WORK INSTRUCTION: Write the records out exactly as they read, but not the pictures.

RECORDS PROVIDED:

Content starts

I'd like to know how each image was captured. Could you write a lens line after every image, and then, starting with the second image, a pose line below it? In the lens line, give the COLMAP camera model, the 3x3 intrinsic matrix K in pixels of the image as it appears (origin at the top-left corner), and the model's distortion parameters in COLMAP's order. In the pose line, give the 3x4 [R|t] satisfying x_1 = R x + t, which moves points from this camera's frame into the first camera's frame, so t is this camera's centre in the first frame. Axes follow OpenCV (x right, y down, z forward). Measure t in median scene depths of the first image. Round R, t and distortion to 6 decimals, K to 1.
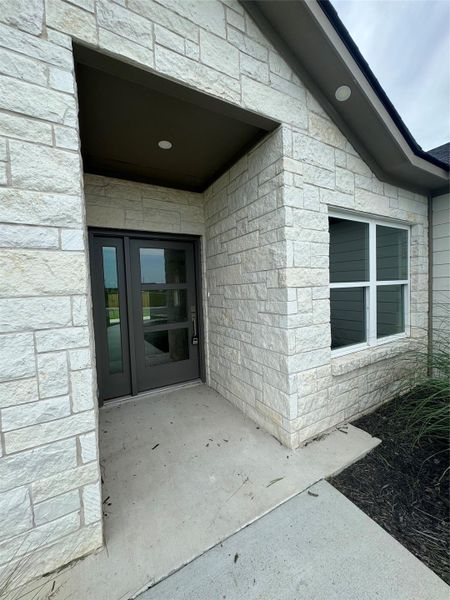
lens RADIAL K [[240.2, 0, 227.9], [0, 240.2, 300.0], [0, 0, 1]] dist [-0.002542, -0.000214]
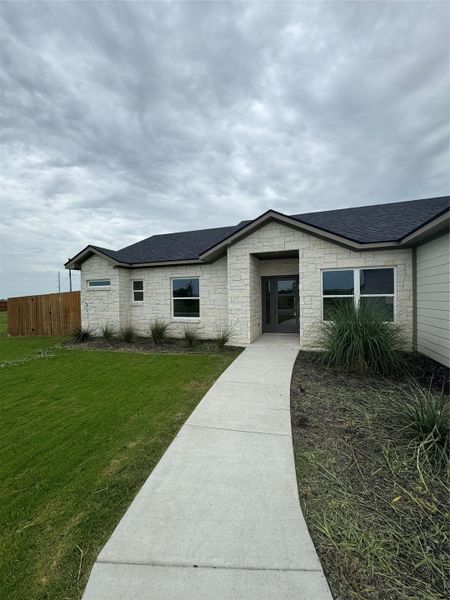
lens RADIAL K [[240.2, 0, 219.7], [0, 240.2, 297.0], [0, 0, 1]] dist [-0.002542, -0.000214]
pose [[0.633679, 0.030369, -0.773000, 1.546026], [-0.045725, 0.998953, 0.001762, -0.002781], [0.772244, 0.034229, 0.634404, -1.449809]]
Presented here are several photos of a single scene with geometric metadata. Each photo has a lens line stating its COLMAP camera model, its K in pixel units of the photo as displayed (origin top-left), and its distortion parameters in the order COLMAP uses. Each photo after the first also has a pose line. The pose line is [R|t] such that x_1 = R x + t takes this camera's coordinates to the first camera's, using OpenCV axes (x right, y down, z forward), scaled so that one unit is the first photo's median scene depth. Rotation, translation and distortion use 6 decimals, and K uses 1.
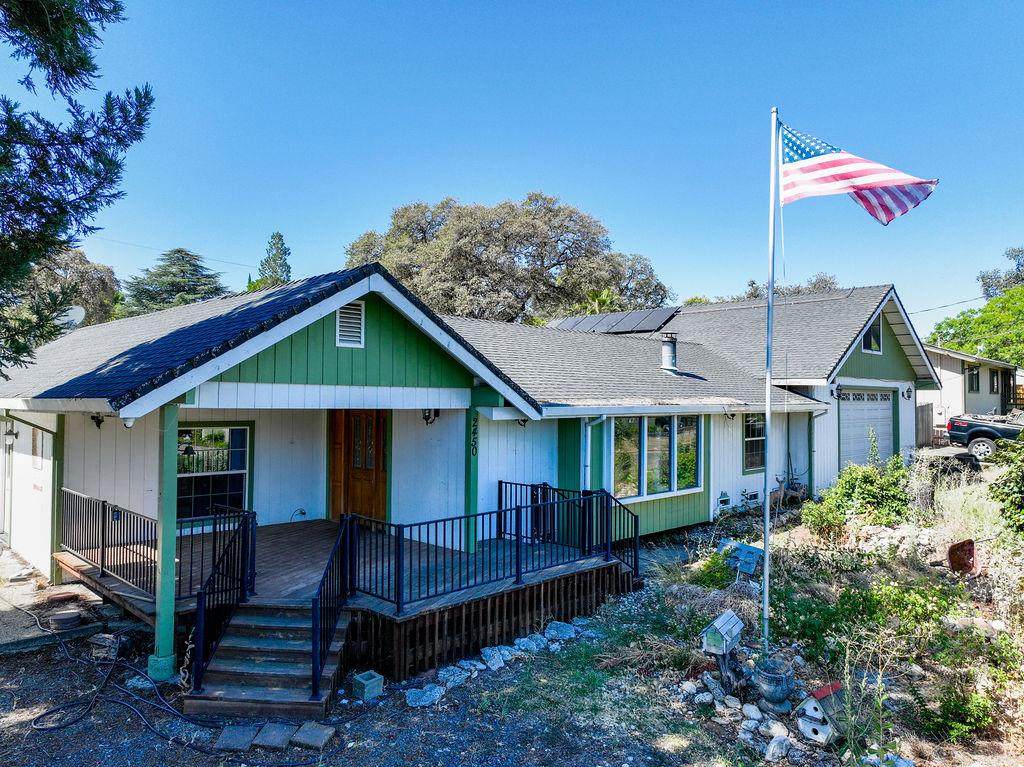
lens RADIAL K [[719.3, 0, 512.0], [0, 719.3, 383.5], [0, 0, 1]] dist [-0.003463, 0.018476]
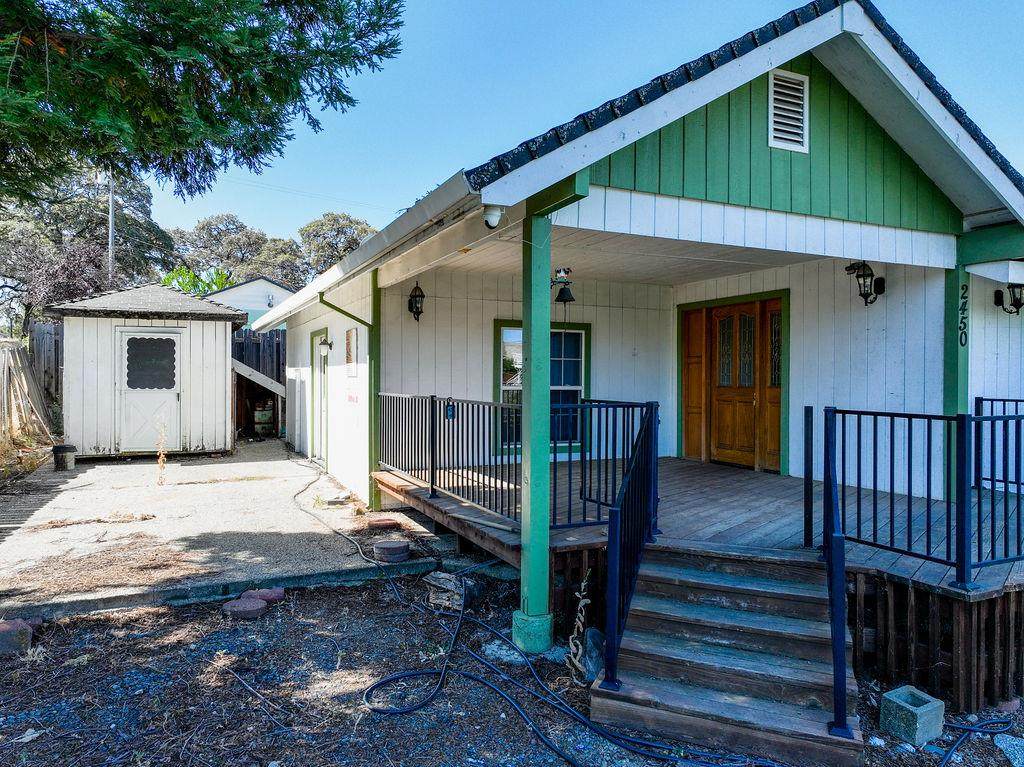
lens RADIAL K [[719.3, 0, 512.0], [0, 719.3, 383.5], [0, 0, 1]] dist [-0.003463, 0.018476]
pose [[0.938468, -0.000143, -0.345365, -0.236412], [0.009854, 0.999604, 0.026362, 0.131908], [0.345224, -0.028143, 0.938098, 0.337484]]
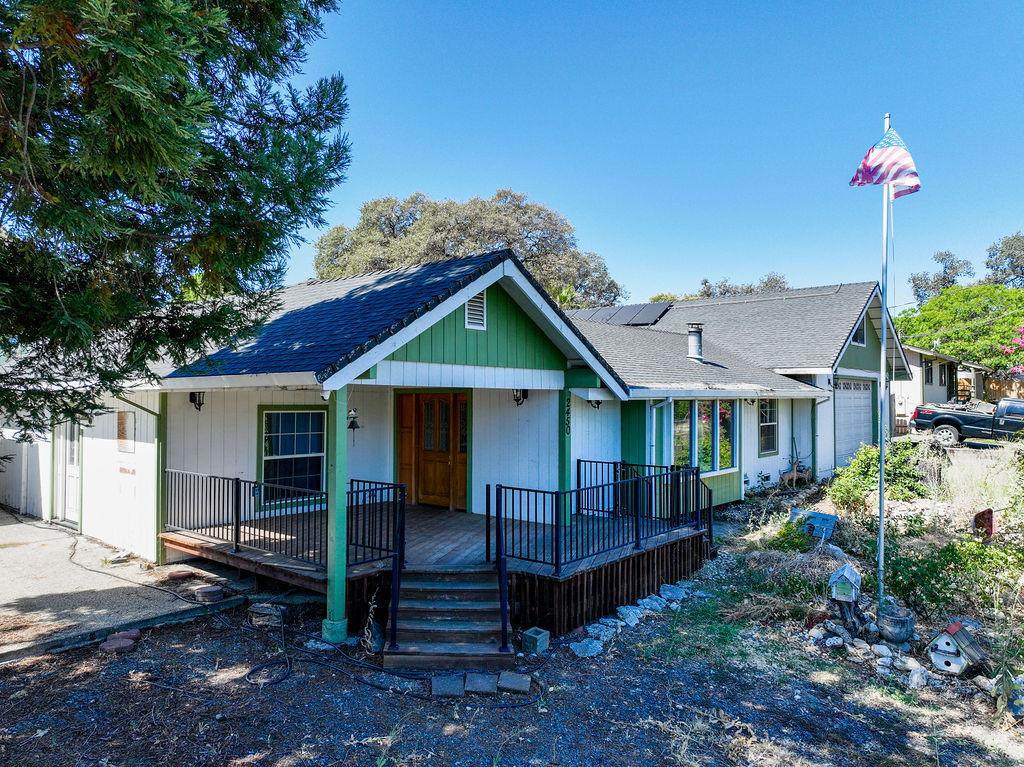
lens RADIAL K [[719.3, 0, 512.0], [0, 719.3, 383.5], [0, 0, 1]] dist [-0.003463, 0.018476]
pose [[0.995966, -0.001898, 0.089712, -0.268671], [0.001655, 0.999995, 0.002785, 0.026392], [-0.089716, -0.002625, 0.995964, -0.054192]]
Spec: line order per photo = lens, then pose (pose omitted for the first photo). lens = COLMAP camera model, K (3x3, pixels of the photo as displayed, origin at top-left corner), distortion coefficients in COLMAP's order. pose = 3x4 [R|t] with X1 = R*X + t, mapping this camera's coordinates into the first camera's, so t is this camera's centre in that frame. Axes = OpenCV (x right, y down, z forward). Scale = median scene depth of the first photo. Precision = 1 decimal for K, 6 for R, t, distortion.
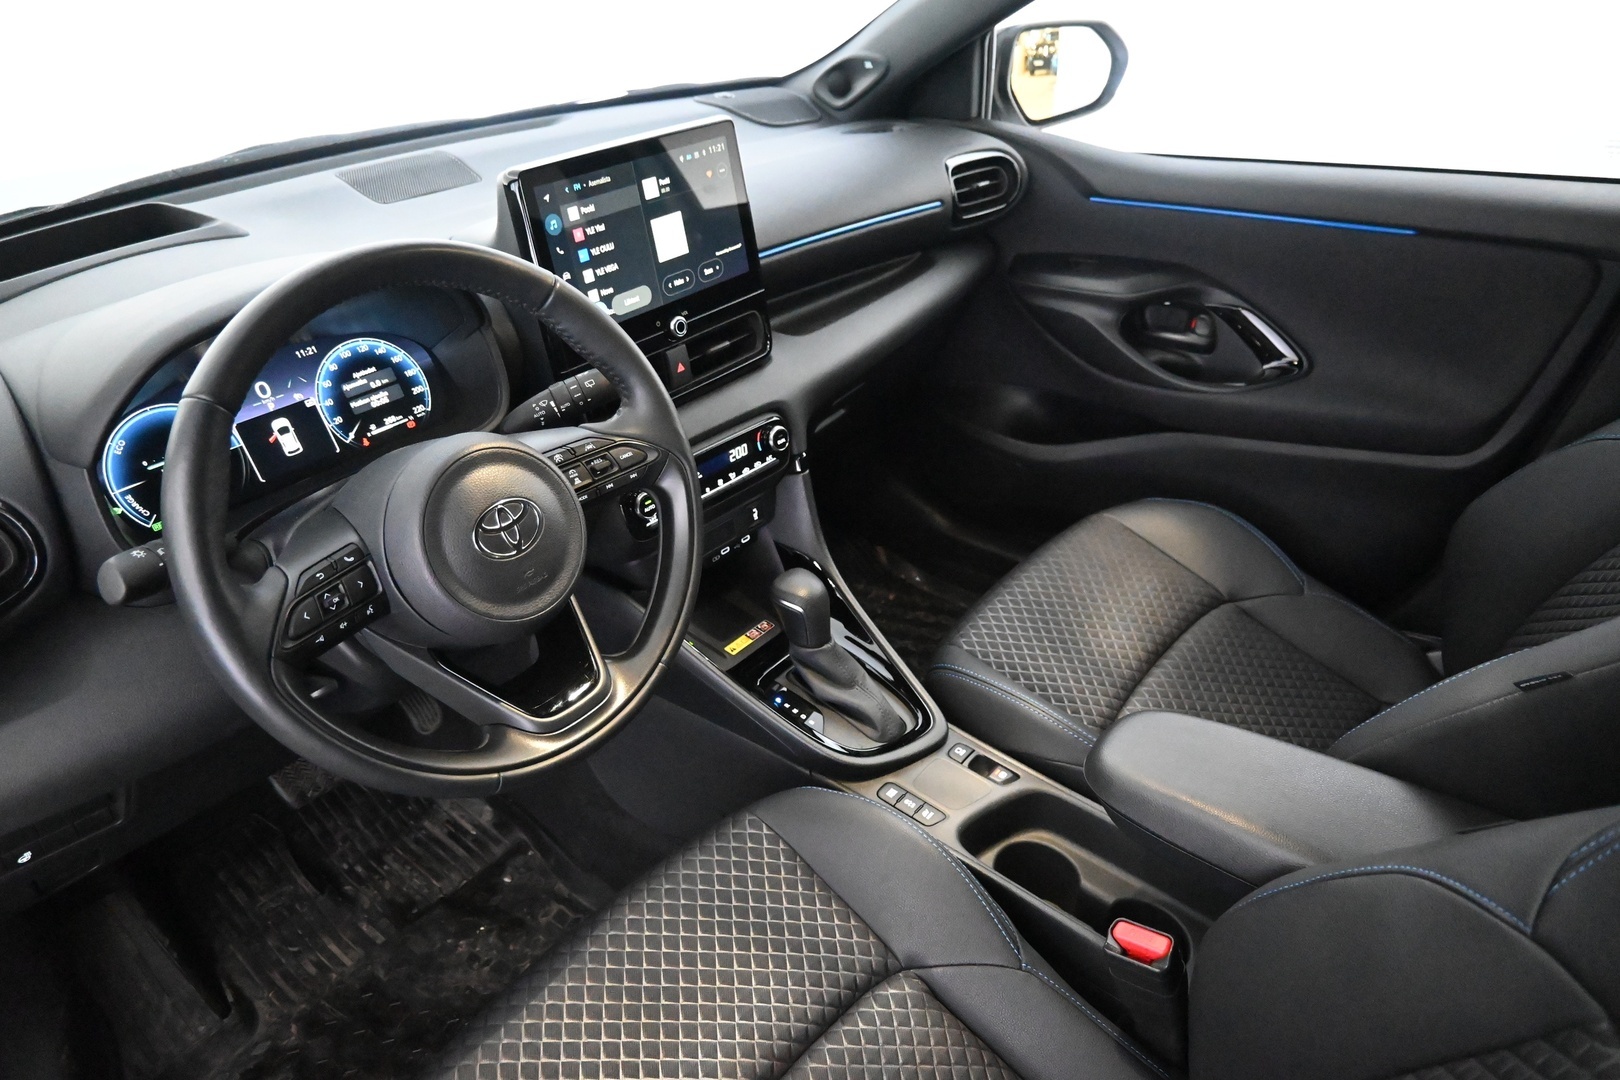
lens RADIAL K [[1096.5, 0, 811.8], [0, 1096.5, 537.8], [0, 0, 1]] dist [-0.004121, 0.000855]
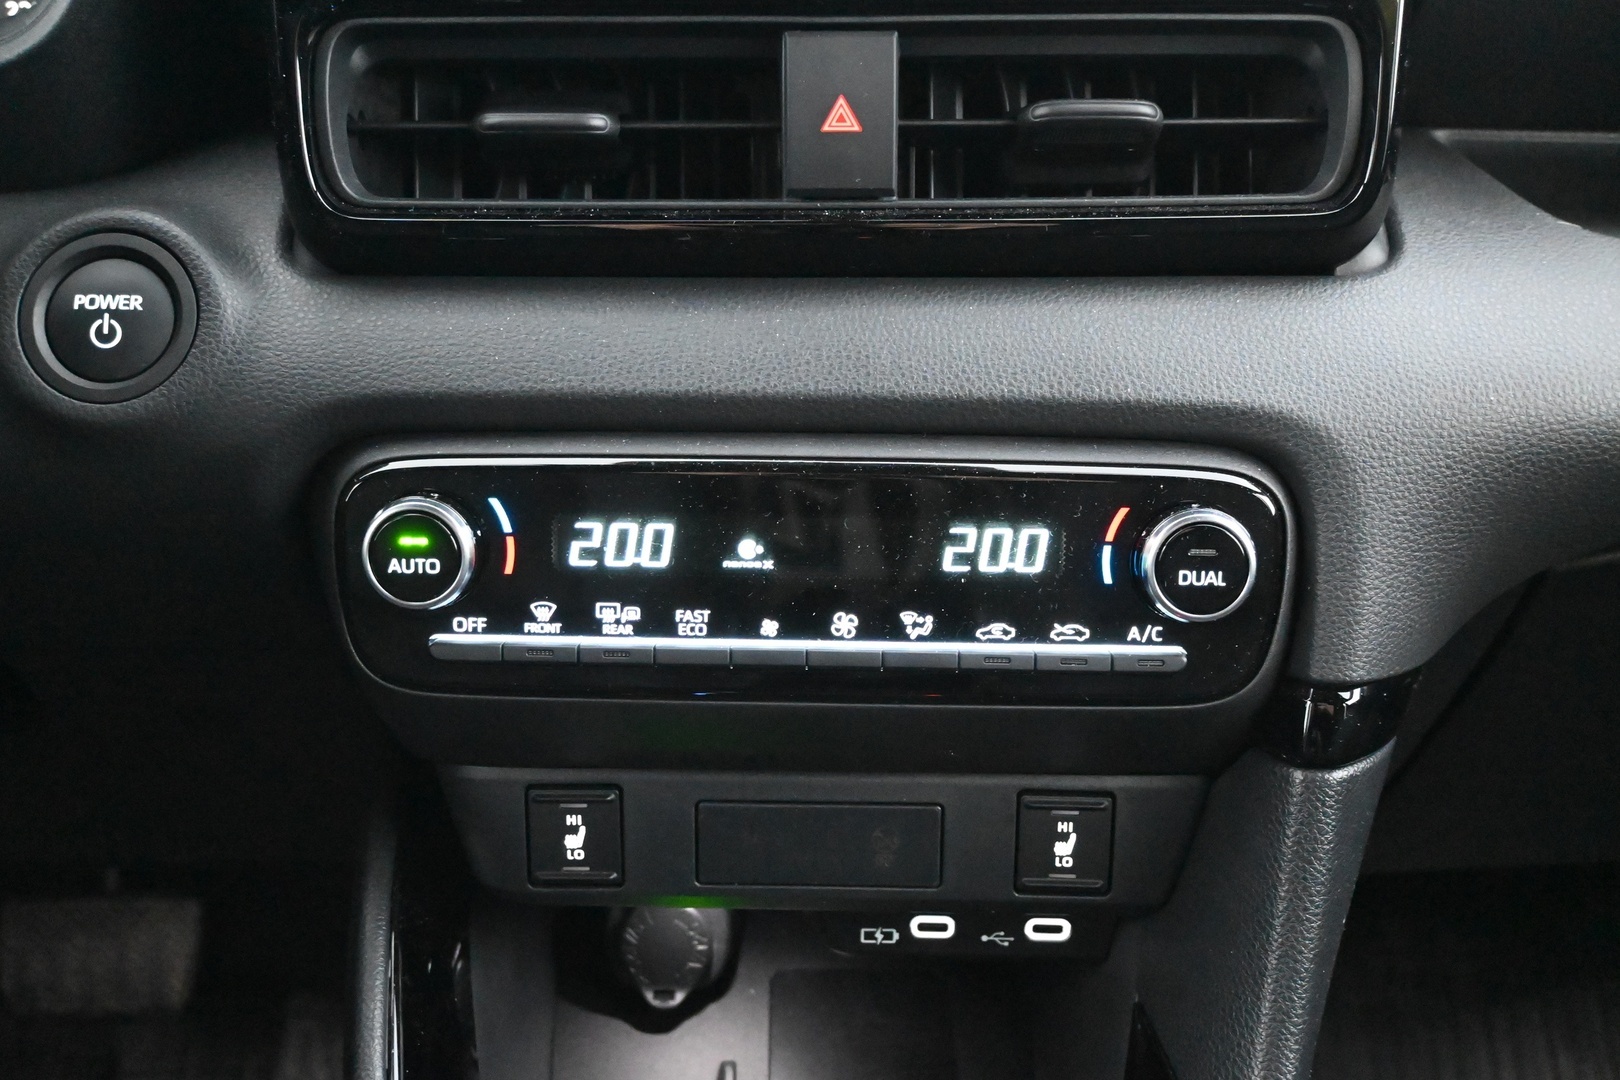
lens RADIAL K [[1846.6, 0, 810.1], [0, 1846.6, 547.2], [0, 0, 1]] dist [-0.046694, 0.000000]
pose [[0.643078, 0.319763, -0.695847, 0.210096], [-0.414810, 0.909255, 0.034477, -0.087425], [0.643726, 0.266473, 0.717362, 0.802445]]
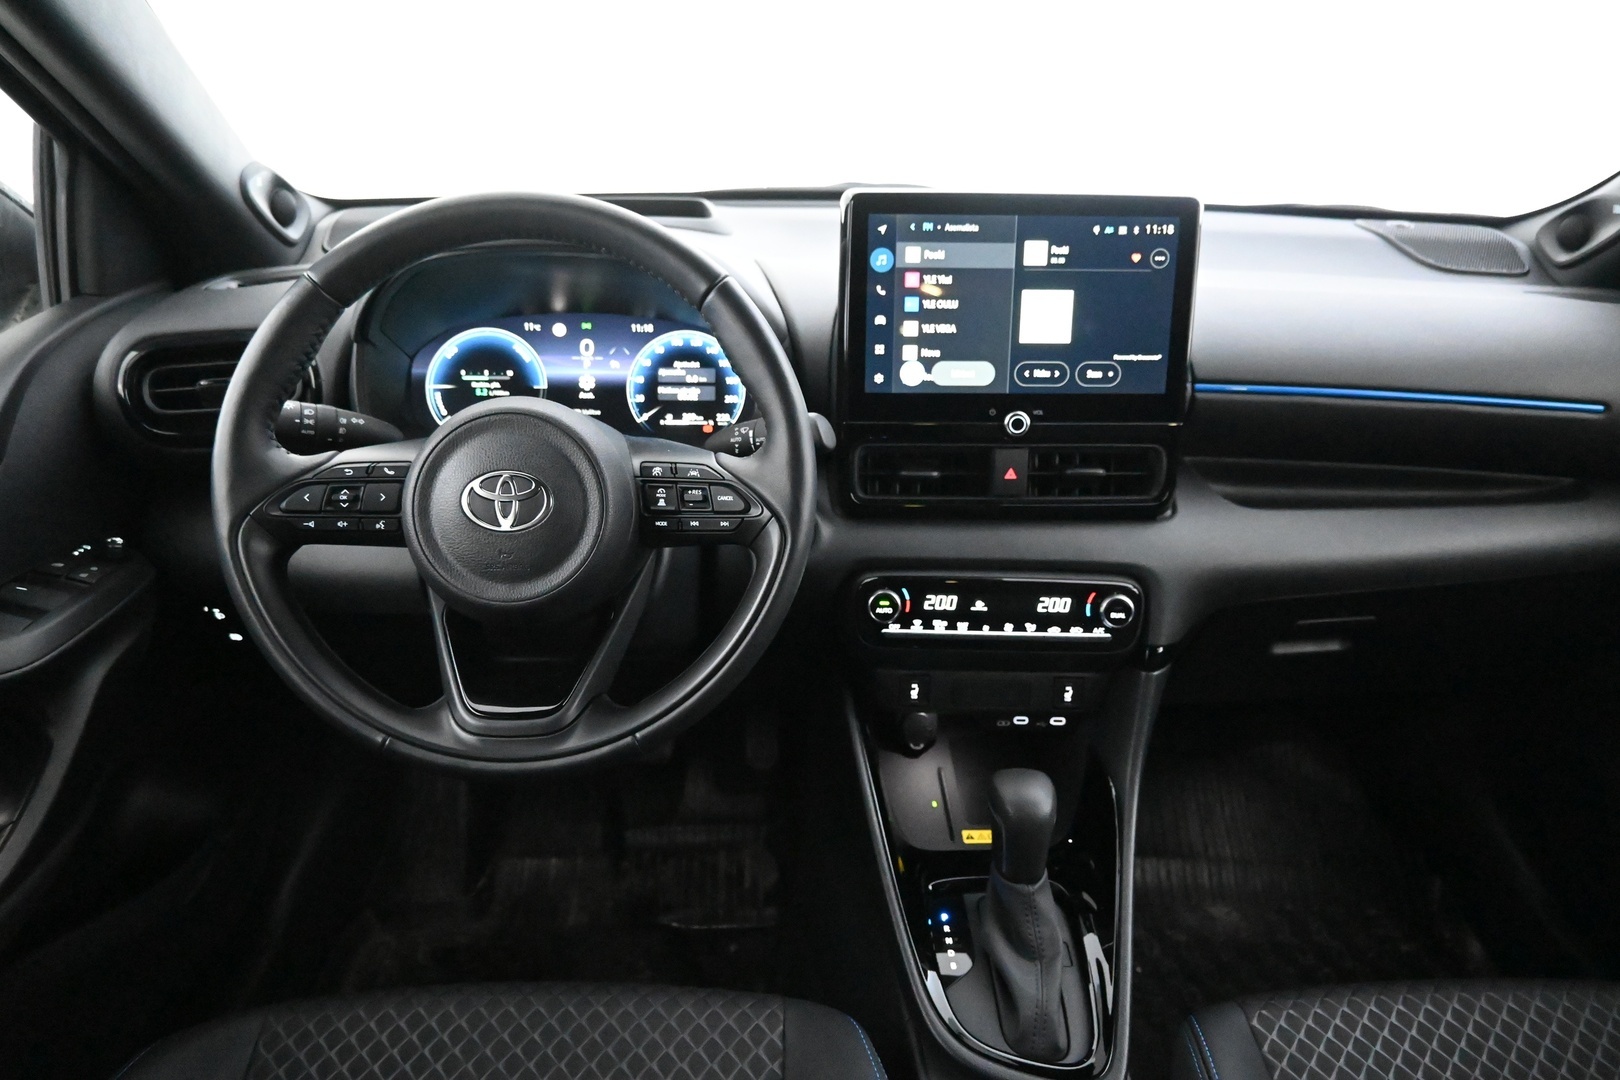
lens RADIAL K [[1096.5, 0, 807.3], [0, 1096.5, 538.5], [0, 0, 1]] dist [-0.004121, 0.000855]
pose [[0.661805, 0.335536, -0.670395, 0.372227], [-0.421533, 0.906043, 0.037348, -0.087611], [0.619939, 0.257877, 0.741064, 0.354947]]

Content ends

RESULT FOR THIS TASK:
I'd like to know how each image was captured. Could you write a lens line after every image, and then, starting with the second image, a pose line below it? In the lens line, give the COLMAP camera model, the 3x3 intrinsic matrix K in pixels of the image as it appears (origin at the top-left corner), and the model's distortion parameters in COLMAP's order. In the pose line, give the 3x4 [R|t] satisfying x_1 = R x + t, which moves points from this camera's frame into the first camera's frame, so t is this camera's centre in the first frame. Axes follow OpenCV (x right, y down, z forward). Measure t in median scene depths of the first image. Round R, t and distortion to 6 decimals, K to 1.
lens RADIAL K [[240.2, 0, 227.9], [0, 240.2, 300.0], [0, 0, 1]] dist [-0.002542, -0.000214]
lens RADIAL K [[240.2, 0, 219.7], [0, 240.2, 297.0], [0, 0, 1]] dist [-0.002542, -0.000214]
pose [[0.633679, 0.030369, -0.773000, 1.546026], [-0.045725, 0.998953, 0.001762, -0.002781], [0.772244, 0.034229, 0.634404, -1.449809]]
Presented here are several photos of a single scene with geometric metadata. Each photo has a lens line stating its COLMAP camera model, its K in pixel units of the photo as displayed (origin top-left), and its distortion parameters in the order COLMAP uses. Each photo after the first also has a pose line. The pose line is [R|t] such that x_1 = R x + t takes this camera's coordinates to the first camera's, using OpenCV axes (x right, y down, z forward), scaled so that one unit is the first photo's median scene depth. Rotation, translation and distortion use 6 decimals, and K uses 1.
lens RADIAL K [[719.3, 0, 512.0], [0, 719.3, 383.5], [0, 0, 1]] dist [-0.003463, 0.018476]
lens RADIAL K [[719.3, 0, 512.0], [0, 719.3, 383.5], [0, 0, 1]] dist [-0.003463, 0.018476]
pose [[0.938468, -0.000143, -0.345365, -0.236412], [0.009854, 0.999604, 0.026362, 0.131908], [0.345224, -0.028143, 0.938098, 0.337484]]
lens RADIAL K [[719.3, 0, 512.0], [0, 719.3, 383.5], [0, 0, 1]] dist [-0.003463, 0.018476]
pose [[0.995966, -0.001898, 0.089712, -0.268671], [0.001655, 0.999995, 0.002785, 0.026392], [-0.089716, -0.002625, 0.995964, -0.054192]]
Spec: line order per photo = lens, then pose (pose omitted for the first photo). lens = COLMAP camera model, K (3x3, pixels of the photo as displayed, origin at top-left corner), distortion coefficients in COLMAP's order. pose = 3x4 [R|t] with X1 = R*X + t, mapping this camera's coordinates into the first camera's, so t is this camera's centre in that frame. Axes = OpenCV (x right, y down, z forward). Scale = median scene depth of the first photo. Precision = 1 decimal for K, 6 for R, t, distortion.
lens RADIAL K [[1096.5, 0, 811.8], [0, 1096.5, 537.8], [0, 0, 1]] dist [-0.004121, 0.000855]
lens RADIAL K [[1846.6, 0, 810.1], [0, 1846.6, 547.2], [0, 0, 1]] dist [-0.046694, 0.000000]
pose [[0.643078, 0.319763, -0.695847, 0.210096], [-0.414810, 0.909255, 0.034477, -0.087425], [0.643726, 0.266473, 0.717362, 0.802445]]
lens RADIAL K [[1096.5, 0, 807.3], [0, 1096.5, 538.5], [0, 0, 1]] dist [-0.004121, 0.000855]
pose [[0.661805, 0.335536, -0.670395, 0.372227], [-0.421533, 0.906043, 0.037348, -0.087611], [0.619939, 0.257877, 0.741064, 0.354947]]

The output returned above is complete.